Dating in the Fifties, Sex in the Sixties

by Dec 8, 2017Culture, Piety

Probing thoughts from Kenneth Woodward, long-time religion correspondent for Newsweek (as in 1964–2002!), in his fascinating memoir, Getting Religion:

Most adolescents in the Fifties were raised to observe certain sexual limits—just as lovers did in the movies from which we took our cultural cues. Like them, we kissed and groped in the backseats of cars, or at night on the beach, but hardly anyone I knew had intercourse. The thrill of the erotic, we learned, extended all along a line that still fell short of “going all the way.”

This mix of social taboo and personal inhibition, I want to argue, was enormously freeing for adolescents, as all good social conventions tend to be. It allowed us to date as adults did, two by two, and to explore our sexuality without “having sex.” It also encouraged the serial ritual of “going steady” and breaking up so that by the time we were old enough to marry we had a pretty good idea of the kind of mate we wanted. A generation later, as I watched my own teenagers ripen, adolescents socialized in groups, in large part because by then there were few ritual guidelines, much less social taboos or ingrained sexual inhibitions, that teenage couples dating solo could readily count on. Without them, coping with adolescent sexuality was reduced to a game of all or nothing at all.

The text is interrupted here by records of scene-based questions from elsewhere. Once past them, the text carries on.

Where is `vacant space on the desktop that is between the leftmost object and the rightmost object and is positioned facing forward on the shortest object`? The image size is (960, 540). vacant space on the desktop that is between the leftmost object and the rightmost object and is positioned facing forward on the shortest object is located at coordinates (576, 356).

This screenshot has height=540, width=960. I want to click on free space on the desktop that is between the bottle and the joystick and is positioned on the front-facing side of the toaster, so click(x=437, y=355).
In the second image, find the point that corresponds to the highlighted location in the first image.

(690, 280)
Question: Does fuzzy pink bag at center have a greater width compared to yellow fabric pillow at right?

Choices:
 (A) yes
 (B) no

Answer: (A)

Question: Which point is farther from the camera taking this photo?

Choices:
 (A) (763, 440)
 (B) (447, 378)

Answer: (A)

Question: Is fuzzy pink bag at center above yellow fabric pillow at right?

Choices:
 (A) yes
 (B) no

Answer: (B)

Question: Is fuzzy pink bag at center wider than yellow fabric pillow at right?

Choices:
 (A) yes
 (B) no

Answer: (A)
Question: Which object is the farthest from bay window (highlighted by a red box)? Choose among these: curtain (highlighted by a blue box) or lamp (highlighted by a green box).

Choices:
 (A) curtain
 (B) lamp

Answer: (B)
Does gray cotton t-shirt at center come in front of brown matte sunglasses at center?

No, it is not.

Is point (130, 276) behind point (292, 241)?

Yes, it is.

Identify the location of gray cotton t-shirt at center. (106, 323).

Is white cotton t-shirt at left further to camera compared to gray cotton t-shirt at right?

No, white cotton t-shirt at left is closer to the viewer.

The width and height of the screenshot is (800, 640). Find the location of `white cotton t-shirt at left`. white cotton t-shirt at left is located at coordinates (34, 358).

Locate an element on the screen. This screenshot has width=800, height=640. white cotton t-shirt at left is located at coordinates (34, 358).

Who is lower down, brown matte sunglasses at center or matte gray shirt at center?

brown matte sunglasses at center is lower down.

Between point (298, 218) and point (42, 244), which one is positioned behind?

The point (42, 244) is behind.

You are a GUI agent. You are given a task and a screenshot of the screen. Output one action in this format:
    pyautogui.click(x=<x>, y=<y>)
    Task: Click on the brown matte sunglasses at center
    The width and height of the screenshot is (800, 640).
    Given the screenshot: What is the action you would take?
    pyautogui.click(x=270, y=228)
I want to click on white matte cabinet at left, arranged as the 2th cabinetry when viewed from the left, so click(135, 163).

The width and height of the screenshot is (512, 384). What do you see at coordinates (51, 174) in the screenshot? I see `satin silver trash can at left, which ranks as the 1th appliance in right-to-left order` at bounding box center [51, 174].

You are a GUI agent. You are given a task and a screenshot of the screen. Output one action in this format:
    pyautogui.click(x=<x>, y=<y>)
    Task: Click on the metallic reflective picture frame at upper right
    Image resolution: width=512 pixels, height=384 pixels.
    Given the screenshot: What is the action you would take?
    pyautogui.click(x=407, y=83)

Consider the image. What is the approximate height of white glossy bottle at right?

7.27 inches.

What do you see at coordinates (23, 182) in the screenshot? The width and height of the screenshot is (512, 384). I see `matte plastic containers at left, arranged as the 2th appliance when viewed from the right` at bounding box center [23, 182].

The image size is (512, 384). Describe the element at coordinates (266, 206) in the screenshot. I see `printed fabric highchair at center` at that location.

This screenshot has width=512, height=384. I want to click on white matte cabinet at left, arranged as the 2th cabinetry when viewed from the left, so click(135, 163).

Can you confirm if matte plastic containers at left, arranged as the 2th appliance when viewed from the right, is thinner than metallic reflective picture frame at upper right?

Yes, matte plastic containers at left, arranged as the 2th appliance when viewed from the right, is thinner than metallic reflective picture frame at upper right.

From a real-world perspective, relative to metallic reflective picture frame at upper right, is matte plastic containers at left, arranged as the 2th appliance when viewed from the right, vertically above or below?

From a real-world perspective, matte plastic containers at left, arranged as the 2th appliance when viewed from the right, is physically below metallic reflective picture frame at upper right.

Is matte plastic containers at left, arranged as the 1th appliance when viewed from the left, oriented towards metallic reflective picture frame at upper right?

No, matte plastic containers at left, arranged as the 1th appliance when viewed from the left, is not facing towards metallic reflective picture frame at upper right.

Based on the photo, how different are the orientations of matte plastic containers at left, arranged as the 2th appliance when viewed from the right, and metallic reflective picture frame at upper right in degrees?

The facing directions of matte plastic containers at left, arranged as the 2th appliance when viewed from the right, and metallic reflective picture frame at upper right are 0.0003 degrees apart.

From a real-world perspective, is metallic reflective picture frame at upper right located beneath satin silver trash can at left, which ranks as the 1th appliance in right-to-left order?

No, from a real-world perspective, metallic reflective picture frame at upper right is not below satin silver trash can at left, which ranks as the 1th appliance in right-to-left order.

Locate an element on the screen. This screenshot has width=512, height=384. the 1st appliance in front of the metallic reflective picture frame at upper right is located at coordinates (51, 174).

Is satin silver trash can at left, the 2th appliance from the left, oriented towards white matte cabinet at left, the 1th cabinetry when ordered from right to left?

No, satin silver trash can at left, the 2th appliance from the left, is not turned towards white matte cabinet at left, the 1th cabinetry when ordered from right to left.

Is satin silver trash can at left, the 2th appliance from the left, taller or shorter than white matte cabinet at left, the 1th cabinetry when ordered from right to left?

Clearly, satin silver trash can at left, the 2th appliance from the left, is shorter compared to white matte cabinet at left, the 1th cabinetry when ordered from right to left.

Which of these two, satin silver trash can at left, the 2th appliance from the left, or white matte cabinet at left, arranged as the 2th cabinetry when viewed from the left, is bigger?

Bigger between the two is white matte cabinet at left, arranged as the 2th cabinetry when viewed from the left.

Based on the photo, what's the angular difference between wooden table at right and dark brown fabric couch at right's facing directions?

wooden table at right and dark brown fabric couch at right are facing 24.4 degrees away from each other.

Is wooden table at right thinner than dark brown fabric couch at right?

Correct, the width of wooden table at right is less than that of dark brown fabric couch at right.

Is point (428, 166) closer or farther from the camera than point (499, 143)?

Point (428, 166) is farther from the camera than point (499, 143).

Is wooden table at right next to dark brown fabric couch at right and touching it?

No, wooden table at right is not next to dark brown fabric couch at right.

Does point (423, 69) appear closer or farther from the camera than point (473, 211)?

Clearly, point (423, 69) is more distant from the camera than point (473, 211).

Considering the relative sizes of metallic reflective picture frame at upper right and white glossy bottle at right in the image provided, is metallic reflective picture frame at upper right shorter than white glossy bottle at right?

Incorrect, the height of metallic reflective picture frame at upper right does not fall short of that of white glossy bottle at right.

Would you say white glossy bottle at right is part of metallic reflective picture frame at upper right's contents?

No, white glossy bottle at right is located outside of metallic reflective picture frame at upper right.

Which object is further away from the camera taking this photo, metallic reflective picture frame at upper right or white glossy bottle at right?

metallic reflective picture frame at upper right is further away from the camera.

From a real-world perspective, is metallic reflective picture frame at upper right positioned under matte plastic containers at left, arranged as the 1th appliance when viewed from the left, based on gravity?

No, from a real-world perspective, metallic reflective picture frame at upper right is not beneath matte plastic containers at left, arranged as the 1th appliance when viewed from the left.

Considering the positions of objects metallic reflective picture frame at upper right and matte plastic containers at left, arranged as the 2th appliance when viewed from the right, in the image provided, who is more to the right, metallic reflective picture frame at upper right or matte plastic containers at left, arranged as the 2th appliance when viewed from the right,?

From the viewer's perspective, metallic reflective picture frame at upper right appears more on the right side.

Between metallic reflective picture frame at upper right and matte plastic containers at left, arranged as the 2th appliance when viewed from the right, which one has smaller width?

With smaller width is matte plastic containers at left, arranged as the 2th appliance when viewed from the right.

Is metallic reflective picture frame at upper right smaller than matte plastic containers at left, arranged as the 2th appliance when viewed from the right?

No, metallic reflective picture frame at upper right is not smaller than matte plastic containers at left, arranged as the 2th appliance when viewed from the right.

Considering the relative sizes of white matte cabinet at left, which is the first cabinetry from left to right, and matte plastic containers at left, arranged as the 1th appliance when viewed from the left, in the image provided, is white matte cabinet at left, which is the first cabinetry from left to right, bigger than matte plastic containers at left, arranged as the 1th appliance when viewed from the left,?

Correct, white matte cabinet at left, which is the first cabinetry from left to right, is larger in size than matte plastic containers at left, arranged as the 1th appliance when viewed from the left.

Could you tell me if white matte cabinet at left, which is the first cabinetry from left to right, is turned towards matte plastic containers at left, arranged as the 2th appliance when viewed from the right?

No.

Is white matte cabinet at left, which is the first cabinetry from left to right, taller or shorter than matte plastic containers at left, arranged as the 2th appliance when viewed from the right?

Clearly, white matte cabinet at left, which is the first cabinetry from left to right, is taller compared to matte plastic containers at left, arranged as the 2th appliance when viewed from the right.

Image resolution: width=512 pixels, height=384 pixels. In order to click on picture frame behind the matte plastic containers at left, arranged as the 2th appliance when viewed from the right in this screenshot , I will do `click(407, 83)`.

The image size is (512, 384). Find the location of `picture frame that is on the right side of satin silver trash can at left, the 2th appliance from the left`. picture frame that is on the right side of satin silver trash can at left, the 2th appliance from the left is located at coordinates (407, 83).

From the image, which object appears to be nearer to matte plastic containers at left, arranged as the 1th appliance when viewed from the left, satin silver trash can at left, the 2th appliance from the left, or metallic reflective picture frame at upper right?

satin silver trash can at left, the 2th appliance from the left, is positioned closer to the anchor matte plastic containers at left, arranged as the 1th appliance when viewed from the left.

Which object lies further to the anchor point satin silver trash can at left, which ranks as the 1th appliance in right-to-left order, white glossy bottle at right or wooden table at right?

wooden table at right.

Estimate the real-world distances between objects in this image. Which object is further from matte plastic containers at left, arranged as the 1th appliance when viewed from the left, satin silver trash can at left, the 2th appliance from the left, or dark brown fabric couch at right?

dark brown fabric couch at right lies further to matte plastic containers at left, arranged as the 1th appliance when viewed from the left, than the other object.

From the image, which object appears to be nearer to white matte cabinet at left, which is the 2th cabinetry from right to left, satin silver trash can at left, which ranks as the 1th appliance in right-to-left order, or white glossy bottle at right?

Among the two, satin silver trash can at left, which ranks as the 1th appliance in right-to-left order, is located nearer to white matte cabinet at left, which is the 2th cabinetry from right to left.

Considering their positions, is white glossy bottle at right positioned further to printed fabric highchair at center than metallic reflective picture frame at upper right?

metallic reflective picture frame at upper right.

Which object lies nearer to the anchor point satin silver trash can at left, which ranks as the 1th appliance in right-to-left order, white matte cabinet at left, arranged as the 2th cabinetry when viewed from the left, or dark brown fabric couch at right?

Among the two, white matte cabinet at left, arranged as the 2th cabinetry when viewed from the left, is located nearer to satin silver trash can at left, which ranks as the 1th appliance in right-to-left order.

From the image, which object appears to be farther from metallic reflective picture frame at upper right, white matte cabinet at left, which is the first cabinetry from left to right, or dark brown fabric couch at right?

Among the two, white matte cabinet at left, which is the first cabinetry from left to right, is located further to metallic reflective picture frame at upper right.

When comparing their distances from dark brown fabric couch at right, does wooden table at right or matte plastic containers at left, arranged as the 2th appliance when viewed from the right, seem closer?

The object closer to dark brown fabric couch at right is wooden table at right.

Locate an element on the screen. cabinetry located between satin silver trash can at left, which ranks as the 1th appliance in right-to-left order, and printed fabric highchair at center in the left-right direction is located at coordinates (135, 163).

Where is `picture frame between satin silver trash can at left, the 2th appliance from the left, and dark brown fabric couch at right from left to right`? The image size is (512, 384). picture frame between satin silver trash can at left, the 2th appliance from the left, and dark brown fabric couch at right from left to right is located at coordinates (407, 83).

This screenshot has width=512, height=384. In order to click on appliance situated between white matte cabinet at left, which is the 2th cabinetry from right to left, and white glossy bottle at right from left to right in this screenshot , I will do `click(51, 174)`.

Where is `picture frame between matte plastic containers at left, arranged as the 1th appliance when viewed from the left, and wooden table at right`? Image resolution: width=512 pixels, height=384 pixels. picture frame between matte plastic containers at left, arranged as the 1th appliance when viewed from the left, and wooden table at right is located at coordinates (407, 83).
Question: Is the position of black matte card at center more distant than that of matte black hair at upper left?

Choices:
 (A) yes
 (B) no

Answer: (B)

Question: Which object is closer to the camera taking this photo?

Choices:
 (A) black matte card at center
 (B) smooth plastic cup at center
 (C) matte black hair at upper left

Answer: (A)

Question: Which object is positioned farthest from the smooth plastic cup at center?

President Bill Clinton thus spoke a Sixties truth when he said of his White House affair with Monica Lewinsky, “I did not have sex with that woman.” We Fifties kids new better.

To be clear, I don’t think the groping or going steady were good (though I’m far less opposed to the latter), but the very idea of “ritual guidelines,” of community norms that no one and everyone is in charge of—that’s useful. Not all social taboos are bad, because not all of the results of bad sexual choices available to teenagers can be explained to them. Sometimes “good social conventions” are what’s needed to guide and restrain human impulses, even and especially in the Christian community.